Even with the spectacular rebound in prices, however, prices have a long way to go before returning to the values of the past decade. The Twin Cities’ region overall median price at the end of 2012 was $167,900. That’s way up from the $150,000 median of a year earlier, but at its peak in 2006, the median hit $230,000.

As a result, many homeowners are apparently still reluctant to list their properties for sale, Fazendin said. Inventory is at a 10-year low, and some people who want to buy homes “are writing four or five offers (and) still not getting a house.”

In Inver Grove Heights, there were 88 homes for sale at the end of 2012, down 36 percent from the same month a year earlier.

Fazendin believes the problem will self-correct, however.

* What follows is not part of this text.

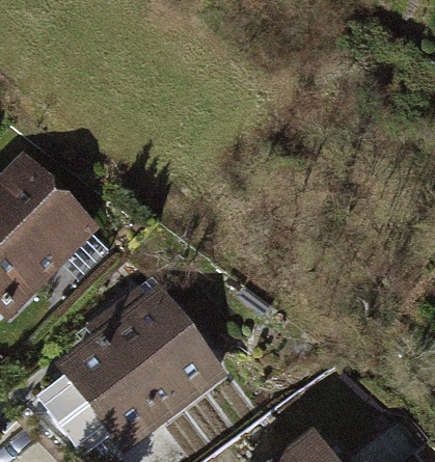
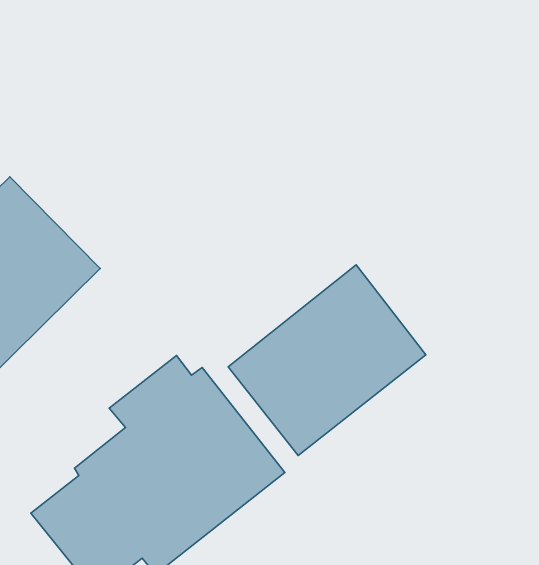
building: none -> [228,265,426,455]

“Sellers often trail buyers” in getting excited about the market, he said. In 2013, he expects the median price across the region to grow an additional 8 percent to 13 percent, which should result in more “For Sale” signs sprouting up.

The recovering market should also prompt a big increase in new home construction across the region, said Kate Beckman, president of the St. Paul Area Association of Realtors.

“We’ve seen a great increase in activity,” Beckman said. “We believe new construction could surge 25 to 35 percent in 2013.

There’s a lot of “pent up excitement among our agents,” she added. “We had full parking lots in our offices in December. That’s unusual.”